The reassurance by the COAS has lifted the national mood but the stunning silence following the US strike amply reflected the seething public anger and despondency that the nation felt over such a brazen breach of national sovereignty and pride. The hurt was further compounded by derogatory remarks made by CIA’s out going Chief Leon Panetta who, in a briefing for the lawmakers, said that Pakistan was either incompetent or was involved in aiding the world’s most sought after fugitive.
He also underscored the depths to which the trust level has plummeted between the two nations; no intelligence regarding the operation was shared with Pakistan for the fear of its disclosure to al-Qaeda. “It was decided that any effort to work with Pakistan could jeopardize the mission. They might alert the targets,” he told Time. To top it all the White House Spokesman, Jay Carney said that President Obama reserved the right to authorize other “unauthorized and unilateral” strikes inside Pakistan against al-Qaeda’s high value targets.
Such unvarnished display of US arrogance and abrasive rhetoric may be attributable to the early flush of a successful operation yet sanity is bound to return, sooner rather than later, for Pakistan has a strong hand of cards to play in this game.
The ground situation favours Pakistan with strengths that we need to translate into bargaining chips to retain respect, leverage, relevance and control. In this context the old dictum that how would others respect an individual if he didn’t respect himself, holds true. Some points, concerning Pakistan’s response merit consideration.
First, we need to realize and assert that despite the colossal technological advantage that the US enjoys, it is Pakistan that has the advantage of owning the turf that matters. We have the exclusive rights to operate in our own territory and our capability of gathering intelligence on grounds, despite the dent inflicted by the Geronimo affair is incomparable. To our detractors we can show that all successful arrests of al-Qaeda leadership prior to Operation Geronimo had been made possible by Pakistan’s active support and cooperation.
Even the leads that led the US to Abbottabad were shared by Pakistan with CIA. With such track record and potential that we bear, there is no question that our sovereignty be a subject of US prerogative. If CIA doesn’t keep Pakistan in the intelligence sharing loop, so be it. Partnerships are affairs of equality and two way communications and if CIA wants to be bossy and unilateral then ISI should set its own premium on the process of intelligence sharing.
Second, notwithstanding the US declared intention of violating our sovereignty at will, it should be made clear that our cooperation in the war on terror is subject to the respect accorded by US to our borders.
To US it is evident that there can be no solution for Afghanistan unless Pakistan is duly factored in. Besides, the US war machine operating in Afghanistan is sustained primarily through logistic supplies driven over land route in Pakistan.

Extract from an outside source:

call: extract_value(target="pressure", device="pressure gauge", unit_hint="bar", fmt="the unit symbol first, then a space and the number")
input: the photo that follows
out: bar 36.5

If US is not inclined to respect us as a sovereign nation then this vital - and economical tap may be squelched. The extent to which we have been liberal in extending our cooperation is evident from the fact that the heavy Nato container carrying traffic has torn apart our dilapidated highway infrastructure for which the US is paying us no transit fees or compensatory reparations. If US treat us with scorn we should pay back in the same coin by making their dependence on Pakistan obvious and biting.
Third, the US actions have seriously degraded the inviolability of our borders by setting a precedent - a highly risky affair which India may exploit to replicate with catastrophic consequences. Already its Air and Army chiefs have made noises of having the capability to pull off surgical strike capability within Pakistan. It ought to be borne in mind that in 2001 India, following the attack on its Parliament, went on to order the largest ever mobilization of forces within days and threatened to carry out punitive strikes inside Pakistan.
It was only when Pakistan made it obvious that any Indian adventure would draw a comparable response and that its nuclear arsenal remained a major factor in the matrix of its deterrence that sense prevailed. Such sabre rattling is in glaring contradiction to a US assessment that the threat level from Pakistan’s Eastern Borders has undergone a major reduction.
Fourth, as the Raymond Davis affair has amply demonstrated, the US has incrementally increased its intelligence presence in Pakistan to threatening levels. US has no right to conduct espionage operations from Pakistani soil and we must put an effective check to make sure that the liberty of action acquired by US in Pakistan is effectively curbed to non-existence.
In this heady moment of intoxicating flush of success, there is a compulsive need for cold reflection within the US politico-security establishment to take a stock of the deep damage caused to Pak-US relations by Operation Geronimo and the imperatives to take corrective actions.
On our part we ought to be prepared to translate our strength vis-‡-vis US into tangible policy options to ensure that a repetition doesn’t occur. National interests drive bilateral relations and in our partnership with USA we have to make sure that at the end of the day we are not left in a cleft stick when the US ultimately departs from Afghanistan.